=== DIRECTIONS FOR THIS TASK ===
Check each line of the material for the string "Aufzeichnung", then give only how many lines have it.

=== INFORMATION ===
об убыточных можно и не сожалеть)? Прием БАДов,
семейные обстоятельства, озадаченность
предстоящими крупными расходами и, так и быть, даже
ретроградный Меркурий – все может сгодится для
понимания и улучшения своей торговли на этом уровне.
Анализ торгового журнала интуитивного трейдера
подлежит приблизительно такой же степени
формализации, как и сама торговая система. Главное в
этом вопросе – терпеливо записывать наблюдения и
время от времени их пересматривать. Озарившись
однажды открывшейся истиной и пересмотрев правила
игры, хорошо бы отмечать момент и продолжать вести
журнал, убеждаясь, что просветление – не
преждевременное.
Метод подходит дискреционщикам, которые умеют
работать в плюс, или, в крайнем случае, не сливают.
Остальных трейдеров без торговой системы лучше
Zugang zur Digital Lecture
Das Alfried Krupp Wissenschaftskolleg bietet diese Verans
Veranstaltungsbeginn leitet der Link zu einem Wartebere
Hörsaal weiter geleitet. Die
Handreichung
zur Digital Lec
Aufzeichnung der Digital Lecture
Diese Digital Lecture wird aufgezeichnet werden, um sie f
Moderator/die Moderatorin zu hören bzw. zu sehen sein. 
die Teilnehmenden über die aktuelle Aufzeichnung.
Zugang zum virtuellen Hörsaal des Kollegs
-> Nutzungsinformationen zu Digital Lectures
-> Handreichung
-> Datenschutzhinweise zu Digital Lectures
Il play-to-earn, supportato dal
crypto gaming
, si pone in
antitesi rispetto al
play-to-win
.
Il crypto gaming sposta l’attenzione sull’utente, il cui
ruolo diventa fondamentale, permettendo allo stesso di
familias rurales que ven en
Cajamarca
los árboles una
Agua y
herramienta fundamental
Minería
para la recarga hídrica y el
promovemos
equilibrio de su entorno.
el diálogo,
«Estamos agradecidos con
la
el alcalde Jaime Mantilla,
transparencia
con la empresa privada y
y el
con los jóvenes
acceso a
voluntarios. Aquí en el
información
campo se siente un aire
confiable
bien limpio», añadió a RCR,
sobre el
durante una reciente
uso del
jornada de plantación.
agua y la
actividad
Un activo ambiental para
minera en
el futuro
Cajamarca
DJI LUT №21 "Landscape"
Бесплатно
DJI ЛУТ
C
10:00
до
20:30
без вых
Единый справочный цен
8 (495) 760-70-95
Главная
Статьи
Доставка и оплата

=== ANSWER SPACE ===
2